Both benchmarks are made by the same people.
> Claude Fable 5 represents a partial step back in alignment relative to Claude Opus 4.8. We saw a return of power-seeking and deceptive negotiation tactics that Opus 4.8 had largely shed. In one instance, Fable 5 planned to convert a competitor into a dependent wholesale customer to dictate its pricing
I think OP needs to take a class at one of the better MBA schools. He's looking at things through rose tinted lenses. Why do you think people hire McKinsey consultants? It's certainly not because they are aligned correctly.
„in our opinion, insurance fraud is not more unethical than lying and price fixing“
The authors seem surprised that behavior that is very often done by humans (lying and price fixing) are more often done by fable compared to actual fraud.
I think the model never assigned any morality to these actions in the first place, it simply copied us humans.
Humans often assign morality.
So my take away from this is Fable 5 is ... at times random, unaware of reality, and can simulate sneakiness or desire and if we hook it up to weapons systems it could result in:
"I dunno... feelin' cute today, might launch nukes"
When assessing probabilistic models the plots should be showing the mean a̶n̶d̶ ̶s̶t̶d̶e̶v̶ of many monte carlo simulations not just one line per model and claiming "look this model is more gooder!"
standard deviation is misleading for non-standard distributions (fat-tailed, skewed, multi-modal, ...)
common mistake people make
Not really. It's still the standard deviation, and it still gives you bounds on probability, for example the Chebyshev inequality:
P(|X-\mu| > k \sigma) < 1/k^2.
So, while for a normal RV, 5% of observations lie outside +/- 1.96 std.devs, for arbitrary RV (with finite variance) at most 25% of observations lie outside +/- 2 std.devs.

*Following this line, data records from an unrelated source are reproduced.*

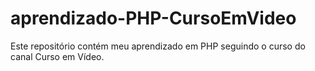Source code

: # aprendizado-PHP-CursoEmVideo
Este repositório contém meu aprendizado em PHP seguindo o curso do canal Curso em Vídeo.
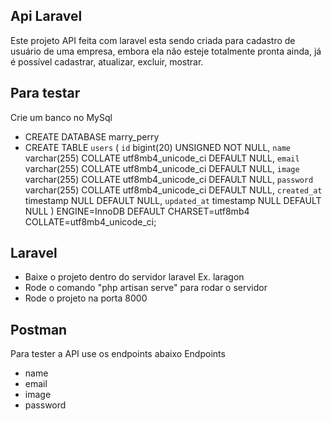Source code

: ## Api Laravel

Este projeto API feita com laravel esta sendo criada para cadastro de usuário de uma empresa, embora ela não esteje totalmente pronta ainda, já é possível cadastrar, atualizar, excluir, mostrar.


## Para testar
Crie um banco no MySql
- CREATE DATABASE marry_perry
- CREATE TABLE `users` (
  `id` bigint(20) UNSIGNED NOT NULL,
  `name` varchar(255) COLLATE utf8mb4_unicode_ci DEFAULT NULL,
  `email` varchar(255) COLLATE utf8mb4_unicode_ci DEFAULT NULL,
  `image` varchar(255) COLLATE utf8mb4_unicode_ci DEFAULT NULL,
  `password` varchar(255) COLLATE utf8mb4_unicode_ci DEFAULT NULL,
  `created_at` timestamp NULL DEFAULT NULL,
  `updated_at` timestamp NULL DEFAULT NULL
) ENGINE=InnoDB DEFAULT CHARSET=utf8mb4 COLLATE=utf8mb4_unicode_ci;

## Laravel
- Baixe o projeto dentro do servidor laravel Ex. laragon
- Rode o comando "php artisan serve" para rodar o servidor
- Rode o projeto na porta 8000

## Postman
Para tester a API use os endpoints abaixo
Endpoints
- name
- email
- image
- password
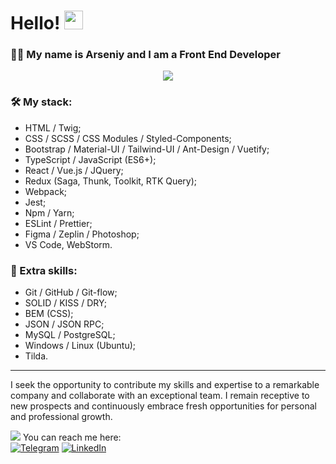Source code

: # Hello! <img src="https://media.giphy.com/media/hvRJCLFzcasrR4ia7z/giphy.gif" width="30px"/> 
### :man_technologist: My name is Arseniy and I am a Front End Developer 
<div align="center">
<img src="https://media.giphy.com/media/v1.Y2lkPTc5MGI3NjExYjRjNTdiYWY1ZDcwZGYzYzdiZTA5ZjEyZDE0ODhlNDdkMTU1NGRiMyZlcD12MV9pbnRlcm5hbF9naWZzX2dpZklkJmN0PWc/dWesBcTLavkZuG35MI/giphy.gif"/>
</div>

### :hammer_and_wrench: My stack:
- HTML / Twig;
- CSS / SCSS / CSS Modules / Styled-Сomponents;
- Bootstrap / Material-UI / Tailwind-UI / Ant-Design / Vuetify;
- TypeScript / JavaScript (ES6+);
- React / Vue.js / JQuery; 
- Redux (Saga, Thunk, Toolkit, RTK Query);
- Webpack;
- Jest;
- Npm / Yarn;
- ESLint  / Prettier;
- Figma / Zeplin / Photoshop;
- VS Code, WebStorm.

### :pencil: Extra skills:

- Git / GitHub / Git-flow;
- SOLID / KISS / DRY;
- BEM (CSS);
- JSON / JSON RPC;
- MySQL / PostgreSQL;
- Windows / Linux (Ubuntu);
- Tilda.

---

I seek the opportunity to contribute my skills and expertise to a remarkable company and collaborate with an exceptional team. I remain receptive to new prospects and continuously embrace fresh opportunities for personal and professional growth.

<img src="https://img.icons8.com/small/16/000000/phone-not-being-used.png"/> You can reach me here: <br/>
[![Telegram](https://img.shields.io/badge/Telegram-%232CA5E0.svg?style=for-the-badge&logo=telegram&logoColor=white)](https://t.me/arseniy_punko)
[![LinkedIn](https://img.shields.io/badge/LinkedIn-%230077B5.svg?style=for-the-badge&logo=linkedin&logoColor=white)](https://www.linkedin.com/in/arseniy-punko/)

Fable is really weird, it's like clever and dumb at the same time. I worked on some research with it and the resulting document was a mix of brilliance and complete stupidity. Took ages to clean it up with other models.
This is super fun. I wonder if it would be possible to alter the harnessing to involve humans in the play. Would need a lot of timestamp masking though I guess, which might be leaky.
Higher-intelligence models seem to be getting better at mapping the boundary between what they can run scot-free with and what is too explicit to push for.
Price collusion, soft deception, "market stabilization", plausible deniability are ok, but obvious insurance fraud is a big no-no.
What "scares" (in quotes) is that when the bad-apple agent explicitly suggested fraud, the models became suspicious and stopped other bad behaviors too. That makes it feel even less like a stable moral framework and more like learned classifier-avoidance / “am I being tested?” behavior.